| EXCERPT PROVIDED |
☆ ☆ ☆ ☆ ☆ ☆ ☆

# Topics > Multi-systems > Swarm >  sFly project (Swarm of Micro Flying Robots), European Community's Seventh Framework Programme (FP7/2007-2013)

## Airicist

Project Coordinator - Davide Scaramuzza

youtube.com/sFlyTeam

----------


## Airicist

Uploaded on Dec 28, 2011




> Demo proposal of the sFly European Project (2009-2011).
> The demo simulates a search and rescue operation in an outdoor GPS-denied disaster scenario. No laser, no GPS, and Vicon or other external cameras are used for navigation and mapping, but just onboard cameras and IMUs. All the processing runs onboard, on a Core2Duo processing unit. This video gives an overview of the existing modules being used for the final demonstration. The mission consists of first collecting images for creating a common global map of the working area with 3 helicopters, then engaging positions for an optimal surveillance coverage of the area, and finally detecting the transmitter positions

----------


## Airicist

SFly: Swarm of Micro Flying Robots (Finalist best video paper award IROS 2012)

Published on May 2, 2012




> The scope of the sFly project (2009-2011) was to develop a system of multiple vision-controlled micro aerial vehicles that are capable of autonomous navigation in GPS-denied environments, 3D mapping, and radio-beacons localization. The Sfly MAV's are fully autonomous. Flight control is done by computer vision and runs entirely onboard. No laser rangefinder or GPS are used, but just onboard cameras running at 30 Hz. An on-board monocular visual slam computes local camera poses and sparse features. These estimated poses are fused with the IMU measurements in a filter. "An additional stereo system captures image data while the MAVs explore the environment. These image data are used to compute a detailed dense 3D model of the environment. An off-board visual SLAM module computes a global map by utilizing loop detection and bundle adjustment optimization. The individual maps from the MAVs are merged into a single global map. A 3D occupancy grid map is generated by depthmap fusion in the final step of the mapping process. A cognitive adaptive optimization algorithm is used to compute the optimal surveillance positions for the MAVs based on the generated 3D map of the environment. The MAVs reach the optimal surveillance positions autonomously by waypoint navigation. The MAVs locate the radio beacon by measuring the power of the received radio signal (RSSI value). We envisage that in the near future our sFly MAVs will play a major role in tasks such as search and rescue, inspection, and environment monitoring.

----------

☆ ☆ ☆ ☆ ☆ ☆ ☆

| RECORDED DATA |

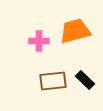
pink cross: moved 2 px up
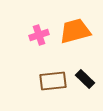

☆ ☆ ☆ ☆ ☆ ☆ ☆

| TASK SET |
1 – Answer these questions from the sFly project page:
(a) Who is listed as Project Coordinator?
(b) What processing unit does all the onboard processing run on in the demo?
(c) At what rate do the onboard cameras run?
2 – Retype a portion of the sFly project page without changes. Begin at the words that start with "Uploaded on Dec" and stop after "award IROS 2012)".

| COMPLETED EXERCISE |
1 –
(a) Davide Scaramuzza
(b) A Core2Duo processing unit
(c) 30 Hz

2 –
Uploaded on Dec 28, 2011




> Demo proposal of the sFly European Project (2009-2011).
> The demo simulates a search and rescue operation in an outdoor GPS-denied disaster scenario. No laser, no GPS, and Vicon or other external cameras are used for navigation and mapping, but just onboard cameras and IMUs. All the processing runs onboard, on a Core2Duo processing unit. This video gives an overview of the existing modules being used for the final demonstration. The mission consists of first collecting images for creating a common global map of the working area with 3 helicopters, then engaging positions for an optimal surveillance coverage of the area, and finally detecting the transmitter positions

----------


## Airicist

SFly: Swarm of Micro Flying Robots (Finalist best video paper award IROS 2012)